AK: La fan base di Overwatch è davvero variegata, ci sono giocatori alle prime armi, ci sono invece altri giocatori che arrivano direttamente dalla scena competitiva di Counter-Strike. Bisogna poi considerare che sta andando a formarsi una nutrita schiera di giocatori competitivi che in fin dei conti sono anche i più esigenti. La richiesta più importante per il momento è quella che aggiunge un numero maggiore di spettatori alla partita, ovviamente questa arriva proprio dalla scena competitiva, che sta crescendo al punto da averci fatto allestire dei tornei di rilievo anche qua alla gamescom. Direi dunque che il potenziamento di questa modalità ha ora la priorità.

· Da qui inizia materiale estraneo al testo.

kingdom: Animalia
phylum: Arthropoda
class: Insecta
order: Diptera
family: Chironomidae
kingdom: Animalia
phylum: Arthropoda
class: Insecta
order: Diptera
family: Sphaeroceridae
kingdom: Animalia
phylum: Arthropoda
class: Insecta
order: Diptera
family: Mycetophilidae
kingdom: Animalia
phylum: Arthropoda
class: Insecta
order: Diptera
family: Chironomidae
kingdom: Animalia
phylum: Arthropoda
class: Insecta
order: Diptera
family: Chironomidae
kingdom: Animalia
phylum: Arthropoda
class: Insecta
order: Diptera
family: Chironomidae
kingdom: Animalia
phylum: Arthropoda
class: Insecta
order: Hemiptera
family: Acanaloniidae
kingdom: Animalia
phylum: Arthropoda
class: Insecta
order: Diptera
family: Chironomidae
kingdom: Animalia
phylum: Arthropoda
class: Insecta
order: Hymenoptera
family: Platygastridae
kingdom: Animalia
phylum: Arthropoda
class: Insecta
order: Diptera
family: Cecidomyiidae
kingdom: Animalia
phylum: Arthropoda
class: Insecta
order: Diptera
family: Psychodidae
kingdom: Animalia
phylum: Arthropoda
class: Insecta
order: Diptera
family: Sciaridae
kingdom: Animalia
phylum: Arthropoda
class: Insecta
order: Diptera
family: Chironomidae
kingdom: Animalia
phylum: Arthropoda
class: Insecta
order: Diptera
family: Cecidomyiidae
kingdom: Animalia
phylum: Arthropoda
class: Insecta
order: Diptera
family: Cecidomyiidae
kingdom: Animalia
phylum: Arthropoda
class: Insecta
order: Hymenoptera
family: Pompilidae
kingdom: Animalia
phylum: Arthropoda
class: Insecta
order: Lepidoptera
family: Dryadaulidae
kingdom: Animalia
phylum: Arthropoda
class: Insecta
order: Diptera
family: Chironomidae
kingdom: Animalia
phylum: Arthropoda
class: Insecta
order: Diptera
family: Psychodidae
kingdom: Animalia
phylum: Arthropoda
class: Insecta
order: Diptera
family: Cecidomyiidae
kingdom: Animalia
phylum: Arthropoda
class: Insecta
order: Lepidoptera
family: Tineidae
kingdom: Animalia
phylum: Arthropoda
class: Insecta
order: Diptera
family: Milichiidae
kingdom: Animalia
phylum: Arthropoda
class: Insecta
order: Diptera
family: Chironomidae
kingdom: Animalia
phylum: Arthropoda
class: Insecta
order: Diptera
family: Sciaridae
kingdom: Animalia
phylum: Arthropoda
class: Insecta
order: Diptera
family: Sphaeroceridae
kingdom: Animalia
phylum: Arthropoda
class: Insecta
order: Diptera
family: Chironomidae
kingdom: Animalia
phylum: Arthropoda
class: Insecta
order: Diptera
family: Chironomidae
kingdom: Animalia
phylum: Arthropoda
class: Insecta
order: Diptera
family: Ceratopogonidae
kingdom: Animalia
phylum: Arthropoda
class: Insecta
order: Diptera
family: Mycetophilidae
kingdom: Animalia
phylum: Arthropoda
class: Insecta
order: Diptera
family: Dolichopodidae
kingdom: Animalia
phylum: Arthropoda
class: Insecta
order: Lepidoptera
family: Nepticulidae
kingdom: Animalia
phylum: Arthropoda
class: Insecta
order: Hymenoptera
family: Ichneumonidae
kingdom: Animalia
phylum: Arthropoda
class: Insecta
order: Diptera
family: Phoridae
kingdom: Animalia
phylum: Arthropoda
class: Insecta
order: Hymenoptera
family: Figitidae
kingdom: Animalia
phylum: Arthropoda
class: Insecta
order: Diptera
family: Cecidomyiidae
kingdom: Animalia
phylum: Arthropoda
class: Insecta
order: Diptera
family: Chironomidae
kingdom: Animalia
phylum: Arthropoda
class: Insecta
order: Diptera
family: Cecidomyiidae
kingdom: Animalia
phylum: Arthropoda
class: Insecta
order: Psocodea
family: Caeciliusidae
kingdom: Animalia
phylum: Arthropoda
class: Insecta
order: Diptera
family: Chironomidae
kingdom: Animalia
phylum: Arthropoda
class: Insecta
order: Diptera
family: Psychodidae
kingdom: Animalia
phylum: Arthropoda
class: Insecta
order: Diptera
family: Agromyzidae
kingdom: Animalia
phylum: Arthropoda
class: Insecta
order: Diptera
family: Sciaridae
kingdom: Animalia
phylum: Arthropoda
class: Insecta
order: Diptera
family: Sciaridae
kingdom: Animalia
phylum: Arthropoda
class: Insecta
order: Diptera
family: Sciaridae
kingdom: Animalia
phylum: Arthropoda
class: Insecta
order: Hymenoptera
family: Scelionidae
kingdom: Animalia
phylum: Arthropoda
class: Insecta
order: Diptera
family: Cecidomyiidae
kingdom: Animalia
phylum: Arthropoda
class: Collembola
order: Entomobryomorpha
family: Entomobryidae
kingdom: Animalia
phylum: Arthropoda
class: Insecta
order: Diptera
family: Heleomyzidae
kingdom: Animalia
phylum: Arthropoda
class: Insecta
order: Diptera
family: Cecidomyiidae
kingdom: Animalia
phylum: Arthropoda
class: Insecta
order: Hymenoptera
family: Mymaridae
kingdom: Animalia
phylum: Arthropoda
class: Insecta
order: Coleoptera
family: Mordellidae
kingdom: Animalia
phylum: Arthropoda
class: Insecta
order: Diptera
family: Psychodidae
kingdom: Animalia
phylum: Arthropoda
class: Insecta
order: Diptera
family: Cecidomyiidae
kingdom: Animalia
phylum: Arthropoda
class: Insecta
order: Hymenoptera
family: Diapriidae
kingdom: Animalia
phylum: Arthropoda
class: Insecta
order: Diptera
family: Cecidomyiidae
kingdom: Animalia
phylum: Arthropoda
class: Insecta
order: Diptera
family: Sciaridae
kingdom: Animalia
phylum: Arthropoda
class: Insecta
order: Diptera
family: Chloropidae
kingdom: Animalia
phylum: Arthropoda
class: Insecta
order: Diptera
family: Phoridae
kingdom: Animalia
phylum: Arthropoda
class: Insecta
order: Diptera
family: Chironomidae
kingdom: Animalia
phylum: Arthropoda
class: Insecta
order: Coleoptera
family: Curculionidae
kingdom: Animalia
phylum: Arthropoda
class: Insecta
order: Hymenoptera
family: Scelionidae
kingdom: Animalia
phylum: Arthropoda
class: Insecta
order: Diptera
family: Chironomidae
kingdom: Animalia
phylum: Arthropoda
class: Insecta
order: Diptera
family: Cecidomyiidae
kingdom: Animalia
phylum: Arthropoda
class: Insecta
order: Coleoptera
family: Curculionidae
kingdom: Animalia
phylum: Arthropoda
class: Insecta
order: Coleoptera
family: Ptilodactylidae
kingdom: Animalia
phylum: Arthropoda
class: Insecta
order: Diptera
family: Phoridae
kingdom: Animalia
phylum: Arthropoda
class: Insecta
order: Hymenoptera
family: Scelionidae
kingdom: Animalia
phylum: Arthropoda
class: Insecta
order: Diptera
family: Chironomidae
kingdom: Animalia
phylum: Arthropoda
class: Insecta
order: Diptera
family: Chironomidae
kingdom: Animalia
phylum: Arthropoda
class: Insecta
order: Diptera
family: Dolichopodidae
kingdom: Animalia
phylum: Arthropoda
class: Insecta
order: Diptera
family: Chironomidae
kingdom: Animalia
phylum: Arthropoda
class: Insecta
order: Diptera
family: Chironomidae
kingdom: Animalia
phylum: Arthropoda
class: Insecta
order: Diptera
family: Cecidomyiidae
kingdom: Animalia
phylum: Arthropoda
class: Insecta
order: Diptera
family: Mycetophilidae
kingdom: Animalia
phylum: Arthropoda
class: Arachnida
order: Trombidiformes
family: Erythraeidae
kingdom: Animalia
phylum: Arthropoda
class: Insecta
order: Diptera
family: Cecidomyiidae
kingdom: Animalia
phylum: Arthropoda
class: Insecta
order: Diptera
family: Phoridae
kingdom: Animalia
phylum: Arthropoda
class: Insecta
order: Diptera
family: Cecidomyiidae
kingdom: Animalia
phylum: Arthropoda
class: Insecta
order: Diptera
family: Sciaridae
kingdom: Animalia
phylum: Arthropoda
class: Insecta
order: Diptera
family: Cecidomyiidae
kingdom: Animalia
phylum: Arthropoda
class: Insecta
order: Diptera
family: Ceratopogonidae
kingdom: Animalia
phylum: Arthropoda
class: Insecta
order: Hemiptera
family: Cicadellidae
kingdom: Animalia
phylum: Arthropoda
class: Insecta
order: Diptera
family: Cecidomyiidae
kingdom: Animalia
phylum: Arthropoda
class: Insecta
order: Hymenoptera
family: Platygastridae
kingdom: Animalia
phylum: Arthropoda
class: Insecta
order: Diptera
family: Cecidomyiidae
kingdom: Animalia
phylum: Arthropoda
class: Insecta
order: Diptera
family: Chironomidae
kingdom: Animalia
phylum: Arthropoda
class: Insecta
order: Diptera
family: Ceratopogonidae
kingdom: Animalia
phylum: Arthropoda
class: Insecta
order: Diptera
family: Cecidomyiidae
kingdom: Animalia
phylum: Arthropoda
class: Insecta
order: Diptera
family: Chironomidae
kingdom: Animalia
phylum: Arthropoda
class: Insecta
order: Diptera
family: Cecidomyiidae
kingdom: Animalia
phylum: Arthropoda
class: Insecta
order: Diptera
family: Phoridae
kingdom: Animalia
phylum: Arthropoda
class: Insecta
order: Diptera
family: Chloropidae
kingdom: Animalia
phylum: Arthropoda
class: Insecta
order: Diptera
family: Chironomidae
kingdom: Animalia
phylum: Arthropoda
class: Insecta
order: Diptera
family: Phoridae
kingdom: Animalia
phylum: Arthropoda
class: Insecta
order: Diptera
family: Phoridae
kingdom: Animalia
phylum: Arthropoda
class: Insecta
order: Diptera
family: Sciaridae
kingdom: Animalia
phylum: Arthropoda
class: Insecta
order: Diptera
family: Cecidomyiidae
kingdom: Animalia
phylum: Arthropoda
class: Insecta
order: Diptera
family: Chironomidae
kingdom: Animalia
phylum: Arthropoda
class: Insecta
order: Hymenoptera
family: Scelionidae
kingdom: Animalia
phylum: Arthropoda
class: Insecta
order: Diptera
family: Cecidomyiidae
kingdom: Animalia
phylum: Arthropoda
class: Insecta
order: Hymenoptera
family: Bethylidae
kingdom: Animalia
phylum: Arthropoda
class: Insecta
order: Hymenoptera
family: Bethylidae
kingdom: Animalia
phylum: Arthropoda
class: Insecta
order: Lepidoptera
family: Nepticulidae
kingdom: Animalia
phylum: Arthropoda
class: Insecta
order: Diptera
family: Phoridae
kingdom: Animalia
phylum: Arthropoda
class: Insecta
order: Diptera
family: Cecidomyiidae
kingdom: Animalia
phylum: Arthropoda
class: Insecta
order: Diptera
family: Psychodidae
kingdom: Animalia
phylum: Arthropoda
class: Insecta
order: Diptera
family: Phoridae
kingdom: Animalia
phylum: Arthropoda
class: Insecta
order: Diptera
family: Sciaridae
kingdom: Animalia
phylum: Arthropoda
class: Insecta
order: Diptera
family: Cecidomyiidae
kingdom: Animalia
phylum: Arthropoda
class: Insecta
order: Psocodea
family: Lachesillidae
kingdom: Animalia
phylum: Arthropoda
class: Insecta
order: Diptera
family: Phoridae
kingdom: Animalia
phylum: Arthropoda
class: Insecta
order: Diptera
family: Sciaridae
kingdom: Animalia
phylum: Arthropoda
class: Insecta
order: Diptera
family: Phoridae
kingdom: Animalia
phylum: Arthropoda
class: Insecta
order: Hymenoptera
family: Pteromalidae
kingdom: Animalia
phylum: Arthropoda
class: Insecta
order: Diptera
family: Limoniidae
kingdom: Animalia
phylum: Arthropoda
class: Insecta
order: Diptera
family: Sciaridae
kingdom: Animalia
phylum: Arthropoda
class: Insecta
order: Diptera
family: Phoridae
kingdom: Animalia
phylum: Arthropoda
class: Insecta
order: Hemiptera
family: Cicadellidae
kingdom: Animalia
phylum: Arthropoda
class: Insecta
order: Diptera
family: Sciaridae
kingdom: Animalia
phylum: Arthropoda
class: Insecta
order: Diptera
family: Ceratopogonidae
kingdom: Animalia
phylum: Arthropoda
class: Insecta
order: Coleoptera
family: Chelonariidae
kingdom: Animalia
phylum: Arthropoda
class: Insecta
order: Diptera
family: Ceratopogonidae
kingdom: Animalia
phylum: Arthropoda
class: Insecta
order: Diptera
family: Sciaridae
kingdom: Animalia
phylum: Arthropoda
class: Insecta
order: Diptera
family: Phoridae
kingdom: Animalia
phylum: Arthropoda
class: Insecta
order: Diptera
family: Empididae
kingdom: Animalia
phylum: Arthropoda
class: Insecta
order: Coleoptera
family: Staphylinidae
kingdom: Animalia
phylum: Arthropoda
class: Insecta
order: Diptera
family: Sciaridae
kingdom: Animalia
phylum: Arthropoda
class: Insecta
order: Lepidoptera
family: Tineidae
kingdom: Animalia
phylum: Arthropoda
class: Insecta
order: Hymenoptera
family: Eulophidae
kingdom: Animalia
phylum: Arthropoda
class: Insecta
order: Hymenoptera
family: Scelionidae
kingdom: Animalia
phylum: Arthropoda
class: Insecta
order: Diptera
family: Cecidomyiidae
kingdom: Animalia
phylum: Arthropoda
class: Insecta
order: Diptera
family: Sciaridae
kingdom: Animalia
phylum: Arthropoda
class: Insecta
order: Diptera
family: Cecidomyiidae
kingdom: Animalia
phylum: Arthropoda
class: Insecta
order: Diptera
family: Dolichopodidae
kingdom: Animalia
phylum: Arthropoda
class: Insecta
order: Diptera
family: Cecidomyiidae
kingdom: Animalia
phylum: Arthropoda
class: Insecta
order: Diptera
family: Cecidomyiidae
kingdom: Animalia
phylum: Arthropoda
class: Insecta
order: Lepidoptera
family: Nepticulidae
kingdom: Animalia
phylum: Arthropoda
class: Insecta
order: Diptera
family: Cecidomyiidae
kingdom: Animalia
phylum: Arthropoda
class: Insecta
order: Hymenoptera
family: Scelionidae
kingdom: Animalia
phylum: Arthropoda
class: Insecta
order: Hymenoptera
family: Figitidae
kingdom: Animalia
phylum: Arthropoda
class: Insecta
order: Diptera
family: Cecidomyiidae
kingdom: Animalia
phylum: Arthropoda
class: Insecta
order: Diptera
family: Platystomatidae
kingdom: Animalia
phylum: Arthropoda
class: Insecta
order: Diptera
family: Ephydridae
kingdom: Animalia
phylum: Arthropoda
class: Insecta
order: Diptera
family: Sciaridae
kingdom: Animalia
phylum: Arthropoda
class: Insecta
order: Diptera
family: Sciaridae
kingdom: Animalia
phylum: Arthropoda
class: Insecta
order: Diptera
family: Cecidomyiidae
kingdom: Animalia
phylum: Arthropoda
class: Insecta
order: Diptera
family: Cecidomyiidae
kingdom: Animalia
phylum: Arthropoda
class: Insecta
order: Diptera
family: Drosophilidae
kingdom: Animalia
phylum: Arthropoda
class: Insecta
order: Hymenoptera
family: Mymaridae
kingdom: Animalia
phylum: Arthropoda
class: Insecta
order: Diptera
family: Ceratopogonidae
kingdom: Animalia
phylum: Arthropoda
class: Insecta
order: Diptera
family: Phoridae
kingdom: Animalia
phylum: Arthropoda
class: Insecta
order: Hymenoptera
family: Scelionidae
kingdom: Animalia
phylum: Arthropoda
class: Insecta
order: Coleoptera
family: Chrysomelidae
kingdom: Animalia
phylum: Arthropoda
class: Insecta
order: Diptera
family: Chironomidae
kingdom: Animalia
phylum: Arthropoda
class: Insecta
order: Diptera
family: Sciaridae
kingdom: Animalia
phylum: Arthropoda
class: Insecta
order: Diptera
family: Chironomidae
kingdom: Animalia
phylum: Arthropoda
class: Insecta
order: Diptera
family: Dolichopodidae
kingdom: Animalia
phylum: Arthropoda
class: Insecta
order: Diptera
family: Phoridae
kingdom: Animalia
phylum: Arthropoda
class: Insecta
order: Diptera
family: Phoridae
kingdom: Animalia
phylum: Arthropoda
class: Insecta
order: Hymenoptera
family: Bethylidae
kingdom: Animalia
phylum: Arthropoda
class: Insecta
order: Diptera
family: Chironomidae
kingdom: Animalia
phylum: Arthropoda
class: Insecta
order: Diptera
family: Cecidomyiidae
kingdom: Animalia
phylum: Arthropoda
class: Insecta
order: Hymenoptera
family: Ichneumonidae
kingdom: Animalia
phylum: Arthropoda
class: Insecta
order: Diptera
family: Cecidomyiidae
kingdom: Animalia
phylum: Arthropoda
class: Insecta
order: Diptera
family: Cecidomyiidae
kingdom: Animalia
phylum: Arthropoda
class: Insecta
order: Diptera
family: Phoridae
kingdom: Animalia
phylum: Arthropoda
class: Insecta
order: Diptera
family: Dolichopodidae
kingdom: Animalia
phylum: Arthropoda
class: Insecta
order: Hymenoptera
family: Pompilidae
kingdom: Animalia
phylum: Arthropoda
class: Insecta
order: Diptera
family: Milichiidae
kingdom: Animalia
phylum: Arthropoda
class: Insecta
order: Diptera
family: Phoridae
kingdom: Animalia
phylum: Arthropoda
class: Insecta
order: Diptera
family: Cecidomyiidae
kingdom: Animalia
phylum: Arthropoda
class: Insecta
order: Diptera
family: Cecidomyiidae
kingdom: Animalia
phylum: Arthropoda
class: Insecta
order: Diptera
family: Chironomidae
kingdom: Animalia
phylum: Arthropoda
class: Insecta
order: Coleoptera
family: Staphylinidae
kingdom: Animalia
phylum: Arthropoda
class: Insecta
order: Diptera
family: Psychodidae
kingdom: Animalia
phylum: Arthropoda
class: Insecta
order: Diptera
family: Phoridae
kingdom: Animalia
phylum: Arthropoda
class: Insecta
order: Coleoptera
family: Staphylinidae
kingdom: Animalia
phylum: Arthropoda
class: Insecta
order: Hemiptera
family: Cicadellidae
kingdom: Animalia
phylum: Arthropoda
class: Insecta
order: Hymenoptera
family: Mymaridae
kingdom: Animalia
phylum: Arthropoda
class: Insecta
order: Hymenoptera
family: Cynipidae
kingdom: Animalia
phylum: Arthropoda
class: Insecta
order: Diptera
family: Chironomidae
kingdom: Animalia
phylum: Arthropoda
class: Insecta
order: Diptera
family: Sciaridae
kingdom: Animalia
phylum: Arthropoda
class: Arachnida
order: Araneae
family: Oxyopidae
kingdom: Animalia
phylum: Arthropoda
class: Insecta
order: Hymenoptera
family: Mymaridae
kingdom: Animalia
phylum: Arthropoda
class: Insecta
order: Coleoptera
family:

SG: Tramite le demo e le beta i giocatori sono arrivati a conoscere il gioco e i personaggi ancora prima che si arrivasse ad una release pubblica, ovviamente questo non può che aver aiutato il titolo. Pensate che senza questo supporto pre-lancio Overwatch avrebbe potuto essere lo stesso?
AK: Ovviamente non sarebbe stato lo stesso. Lanciando un gioco, con questo tipo di portata, soprattutto multiplayer con tutte le diverse situazioni da gestire, tra performance tecniche e latenza, c’è la necessità di testare tutto a più riprese con livelli di stress differenti: ed è quello che abbiamo fatto con i nostri server. Abbiamo dunque lavorato su più fronti per creare la miglior infrastruttura per questo gioco. Qui in Blizzard ci siamo dedicati a titoli multiplayer per più di vent’anni e siamo molto orgogliosi del sistema che siamo riusciti a creare. Anche dal punto di vista del gameplay, abbiamo imparato tantissimo dalle beta fatte. Ti dicevo prima come stia crescendo la scena competitiva del titolo, ma già da quando abbiamo iniziato a rilasciare beta abbiamo visto che venivano a crearsi tornei di importanza sempre maggiore, e nonostante l’ottimo lavoro del team di design, abbiamo imparato davvero tanto da quei giocatori di alto livello. Per cui sì le beta sono state davvero fondamentali per riuscire a rendere Overwatch ciò che è ora.